WHAT NEEDS TO BE DONE: Write the number of lines in the material below that contain "aceste", with no other words.

SOURCE INFORMATION:

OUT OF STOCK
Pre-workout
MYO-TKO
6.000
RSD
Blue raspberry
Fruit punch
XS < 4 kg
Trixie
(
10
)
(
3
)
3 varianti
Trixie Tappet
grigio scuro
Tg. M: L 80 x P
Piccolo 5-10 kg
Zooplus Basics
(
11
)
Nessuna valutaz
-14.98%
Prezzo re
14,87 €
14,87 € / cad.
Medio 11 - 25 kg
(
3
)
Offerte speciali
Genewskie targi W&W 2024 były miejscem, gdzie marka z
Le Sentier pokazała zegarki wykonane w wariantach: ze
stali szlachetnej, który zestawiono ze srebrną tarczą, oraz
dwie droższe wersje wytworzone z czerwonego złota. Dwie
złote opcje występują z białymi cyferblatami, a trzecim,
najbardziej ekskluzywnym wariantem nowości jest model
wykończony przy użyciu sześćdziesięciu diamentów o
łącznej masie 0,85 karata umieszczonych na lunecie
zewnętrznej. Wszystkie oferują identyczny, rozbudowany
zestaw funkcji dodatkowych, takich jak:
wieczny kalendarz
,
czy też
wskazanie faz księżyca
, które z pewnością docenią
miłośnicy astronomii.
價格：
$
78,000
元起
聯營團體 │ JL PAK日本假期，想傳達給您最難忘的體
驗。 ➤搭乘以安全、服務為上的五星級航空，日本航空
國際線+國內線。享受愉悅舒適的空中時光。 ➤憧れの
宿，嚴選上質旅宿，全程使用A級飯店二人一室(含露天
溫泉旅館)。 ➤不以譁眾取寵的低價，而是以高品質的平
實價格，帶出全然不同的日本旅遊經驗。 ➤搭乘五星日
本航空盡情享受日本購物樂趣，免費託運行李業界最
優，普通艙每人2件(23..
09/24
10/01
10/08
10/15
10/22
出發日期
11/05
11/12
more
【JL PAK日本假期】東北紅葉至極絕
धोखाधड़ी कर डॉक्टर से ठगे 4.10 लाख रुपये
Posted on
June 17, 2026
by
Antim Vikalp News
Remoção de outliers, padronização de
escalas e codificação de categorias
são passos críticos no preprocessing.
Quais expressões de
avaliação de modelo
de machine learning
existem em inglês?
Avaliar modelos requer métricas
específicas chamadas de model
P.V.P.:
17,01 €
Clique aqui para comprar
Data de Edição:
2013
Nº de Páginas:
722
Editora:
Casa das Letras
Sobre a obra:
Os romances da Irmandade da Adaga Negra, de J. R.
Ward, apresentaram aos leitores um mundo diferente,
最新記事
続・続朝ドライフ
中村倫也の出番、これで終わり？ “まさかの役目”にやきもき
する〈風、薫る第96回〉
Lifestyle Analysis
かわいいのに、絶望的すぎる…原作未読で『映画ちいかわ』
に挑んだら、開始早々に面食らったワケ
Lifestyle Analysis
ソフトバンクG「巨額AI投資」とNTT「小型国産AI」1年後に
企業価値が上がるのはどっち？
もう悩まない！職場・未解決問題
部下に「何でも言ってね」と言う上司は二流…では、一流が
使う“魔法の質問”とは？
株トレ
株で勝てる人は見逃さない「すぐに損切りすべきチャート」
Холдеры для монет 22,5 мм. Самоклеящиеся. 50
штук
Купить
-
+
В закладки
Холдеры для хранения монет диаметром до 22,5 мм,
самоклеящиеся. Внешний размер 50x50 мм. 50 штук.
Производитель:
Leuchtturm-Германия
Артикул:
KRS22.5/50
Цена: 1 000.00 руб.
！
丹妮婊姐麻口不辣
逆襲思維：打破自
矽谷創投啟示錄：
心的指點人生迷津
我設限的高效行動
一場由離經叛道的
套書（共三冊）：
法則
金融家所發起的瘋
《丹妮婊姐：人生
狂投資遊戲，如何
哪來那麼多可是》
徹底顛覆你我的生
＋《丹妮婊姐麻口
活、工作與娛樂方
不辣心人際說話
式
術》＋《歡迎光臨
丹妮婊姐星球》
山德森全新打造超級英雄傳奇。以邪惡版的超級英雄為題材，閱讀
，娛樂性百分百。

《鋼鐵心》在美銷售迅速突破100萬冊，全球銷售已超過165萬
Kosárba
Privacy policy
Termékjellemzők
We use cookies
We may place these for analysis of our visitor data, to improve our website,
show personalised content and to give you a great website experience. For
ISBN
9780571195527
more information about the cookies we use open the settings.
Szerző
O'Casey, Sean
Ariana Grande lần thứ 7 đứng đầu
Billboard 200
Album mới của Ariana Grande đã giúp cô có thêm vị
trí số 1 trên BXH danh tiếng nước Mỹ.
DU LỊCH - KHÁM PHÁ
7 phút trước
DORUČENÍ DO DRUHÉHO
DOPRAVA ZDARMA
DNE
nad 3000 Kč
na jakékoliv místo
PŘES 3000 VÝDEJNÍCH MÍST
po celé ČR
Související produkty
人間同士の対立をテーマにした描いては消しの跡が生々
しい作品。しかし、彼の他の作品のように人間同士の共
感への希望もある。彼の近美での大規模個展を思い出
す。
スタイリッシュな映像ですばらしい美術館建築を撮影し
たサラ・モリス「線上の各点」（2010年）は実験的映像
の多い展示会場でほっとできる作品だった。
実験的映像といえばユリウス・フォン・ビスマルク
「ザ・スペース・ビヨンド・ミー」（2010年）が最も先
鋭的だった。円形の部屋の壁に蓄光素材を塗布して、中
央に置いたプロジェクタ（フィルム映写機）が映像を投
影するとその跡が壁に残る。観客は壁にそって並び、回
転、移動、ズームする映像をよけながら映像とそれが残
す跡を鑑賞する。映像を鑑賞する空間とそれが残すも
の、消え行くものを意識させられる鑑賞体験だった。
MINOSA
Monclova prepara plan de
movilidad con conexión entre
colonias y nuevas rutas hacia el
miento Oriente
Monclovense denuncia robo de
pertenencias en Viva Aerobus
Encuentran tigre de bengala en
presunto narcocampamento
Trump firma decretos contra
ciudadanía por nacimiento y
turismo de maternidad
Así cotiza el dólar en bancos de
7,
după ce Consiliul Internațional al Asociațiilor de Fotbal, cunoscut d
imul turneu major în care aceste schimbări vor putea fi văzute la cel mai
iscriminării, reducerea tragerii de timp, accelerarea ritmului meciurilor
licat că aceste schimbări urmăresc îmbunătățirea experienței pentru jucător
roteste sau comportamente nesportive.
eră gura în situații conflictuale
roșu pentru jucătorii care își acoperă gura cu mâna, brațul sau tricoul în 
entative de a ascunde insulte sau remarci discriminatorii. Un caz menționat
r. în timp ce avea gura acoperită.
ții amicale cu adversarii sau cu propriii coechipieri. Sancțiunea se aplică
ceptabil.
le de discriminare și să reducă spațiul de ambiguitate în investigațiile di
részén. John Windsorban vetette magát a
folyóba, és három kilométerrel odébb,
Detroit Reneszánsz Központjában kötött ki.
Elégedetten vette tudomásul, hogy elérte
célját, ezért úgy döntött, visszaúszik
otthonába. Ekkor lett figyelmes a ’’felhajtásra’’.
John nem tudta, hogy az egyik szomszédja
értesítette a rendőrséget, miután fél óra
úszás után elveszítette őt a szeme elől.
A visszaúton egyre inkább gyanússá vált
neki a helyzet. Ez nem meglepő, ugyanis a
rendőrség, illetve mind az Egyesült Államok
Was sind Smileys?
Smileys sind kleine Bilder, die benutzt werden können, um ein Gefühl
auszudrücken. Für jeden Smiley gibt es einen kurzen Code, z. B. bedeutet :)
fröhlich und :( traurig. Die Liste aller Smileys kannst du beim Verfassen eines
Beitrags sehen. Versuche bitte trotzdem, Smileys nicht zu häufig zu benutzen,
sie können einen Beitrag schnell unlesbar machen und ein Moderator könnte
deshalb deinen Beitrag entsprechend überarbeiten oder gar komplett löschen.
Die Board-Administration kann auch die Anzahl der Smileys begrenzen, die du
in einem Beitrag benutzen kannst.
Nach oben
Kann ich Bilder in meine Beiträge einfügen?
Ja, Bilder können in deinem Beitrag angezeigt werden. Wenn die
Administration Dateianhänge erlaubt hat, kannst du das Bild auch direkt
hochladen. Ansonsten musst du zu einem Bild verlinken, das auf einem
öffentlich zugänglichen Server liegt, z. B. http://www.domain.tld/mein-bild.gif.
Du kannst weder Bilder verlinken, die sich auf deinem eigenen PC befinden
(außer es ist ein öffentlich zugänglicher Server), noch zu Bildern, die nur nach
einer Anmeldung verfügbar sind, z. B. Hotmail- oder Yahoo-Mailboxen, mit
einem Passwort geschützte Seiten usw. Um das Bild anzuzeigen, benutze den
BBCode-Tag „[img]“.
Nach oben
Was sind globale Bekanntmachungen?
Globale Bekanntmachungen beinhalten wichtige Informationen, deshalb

EXERCISE RESULT: 2